Collected data entries:
━━━━━━━━━━━━━━━━━━━━

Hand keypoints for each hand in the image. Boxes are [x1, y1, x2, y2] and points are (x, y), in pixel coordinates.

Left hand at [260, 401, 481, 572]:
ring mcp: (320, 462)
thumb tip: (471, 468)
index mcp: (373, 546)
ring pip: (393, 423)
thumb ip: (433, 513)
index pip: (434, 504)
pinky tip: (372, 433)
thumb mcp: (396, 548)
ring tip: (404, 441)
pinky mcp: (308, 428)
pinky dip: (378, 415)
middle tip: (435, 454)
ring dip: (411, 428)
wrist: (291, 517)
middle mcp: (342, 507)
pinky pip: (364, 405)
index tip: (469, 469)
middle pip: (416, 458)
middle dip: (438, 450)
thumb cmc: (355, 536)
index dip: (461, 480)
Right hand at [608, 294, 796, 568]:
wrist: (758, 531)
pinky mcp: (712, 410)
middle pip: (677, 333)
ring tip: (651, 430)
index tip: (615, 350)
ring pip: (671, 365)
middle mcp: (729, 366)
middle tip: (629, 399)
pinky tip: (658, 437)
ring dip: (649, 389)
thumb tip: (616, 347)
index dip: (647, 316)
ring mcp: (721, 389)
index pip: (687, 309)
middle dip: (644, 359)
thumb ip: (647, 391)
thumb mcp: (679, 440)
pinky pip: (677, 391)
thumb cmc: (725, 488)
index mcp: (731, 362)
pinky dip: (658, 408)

━━━━━━━━━━━━━━━━━━━━

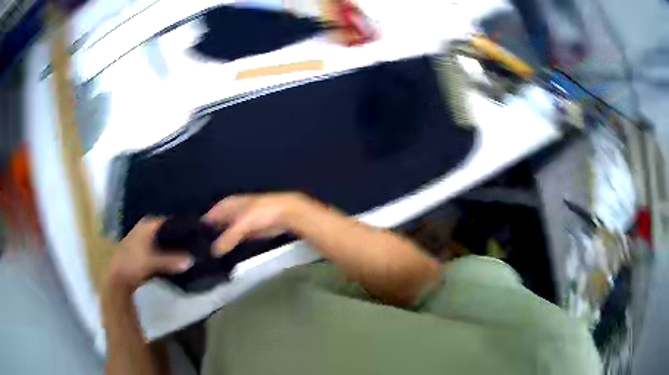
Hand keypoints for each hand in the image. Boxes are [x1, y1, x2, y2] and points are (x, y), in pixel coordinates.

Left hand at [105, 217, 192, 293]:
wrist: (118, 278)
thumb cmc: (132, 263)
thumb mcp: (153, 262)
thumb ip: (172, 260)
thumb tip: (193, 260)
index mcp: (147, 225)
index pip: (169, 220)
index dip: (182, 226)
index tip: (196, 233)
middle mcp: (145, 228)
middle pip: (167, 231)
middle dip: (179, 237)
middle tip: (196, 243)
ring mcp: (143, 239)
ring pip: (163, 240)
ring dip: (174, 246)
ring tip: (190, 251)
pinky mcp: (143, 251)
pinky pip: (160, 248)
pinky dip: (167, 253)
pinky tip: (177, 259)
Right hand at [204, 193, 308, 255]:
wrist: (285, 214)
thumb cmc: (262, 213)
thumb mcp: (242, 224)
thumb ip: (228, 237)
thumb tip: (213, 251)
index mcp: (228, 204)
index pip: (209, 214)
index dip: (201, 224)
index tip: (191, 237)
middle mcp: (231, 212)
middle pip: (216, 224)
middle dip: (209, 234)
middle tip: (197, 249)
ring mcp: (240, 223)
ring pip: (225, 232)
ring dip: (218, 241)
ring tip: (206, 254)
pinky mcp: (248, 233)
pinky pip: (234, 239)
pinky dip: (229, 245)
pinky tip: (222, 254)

━━━━━━━━━━━━━━━━━━━━

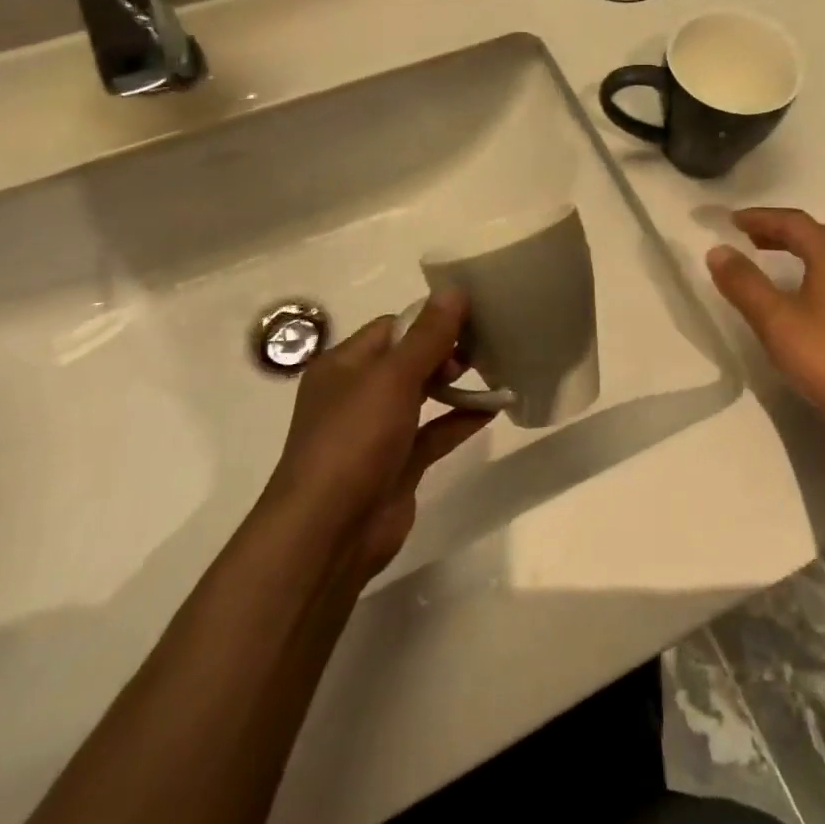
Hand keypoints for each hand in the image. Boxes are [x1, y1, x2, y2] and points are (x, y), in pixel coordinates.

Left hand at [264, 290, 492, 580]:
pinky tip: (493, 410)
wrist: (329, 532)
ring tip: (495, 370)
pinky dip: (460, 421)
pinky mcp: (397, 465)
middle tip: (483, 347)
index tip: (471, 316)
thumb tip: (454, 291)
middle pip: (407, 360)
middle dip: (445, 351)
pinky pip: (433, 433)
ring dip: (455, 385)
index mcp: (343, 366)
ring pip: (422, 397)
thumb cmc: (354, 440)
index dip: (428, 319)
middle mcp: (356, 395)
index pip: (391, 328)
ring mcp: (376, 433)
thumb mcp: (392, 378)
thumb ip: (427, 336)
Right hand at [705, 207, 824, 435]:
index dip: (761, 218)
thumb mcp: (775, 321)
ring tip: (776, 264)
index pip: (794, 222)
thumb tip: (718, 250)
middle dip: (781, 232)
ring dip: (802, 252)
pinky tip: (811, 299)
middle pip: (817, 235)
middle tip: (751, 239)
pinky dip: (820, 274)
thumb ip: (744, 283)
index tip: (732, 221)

━━━━━━━━━━━━━━━━━━━━

Lines in the records above that carry the word "Right" are to be located and copied.

PROBLEM SOLUTION:
Right hand at [608, 294, 796, 568]:
Right hand at [204, 193, 308, 255]:
Right hand at [705, 207, 824, 435]:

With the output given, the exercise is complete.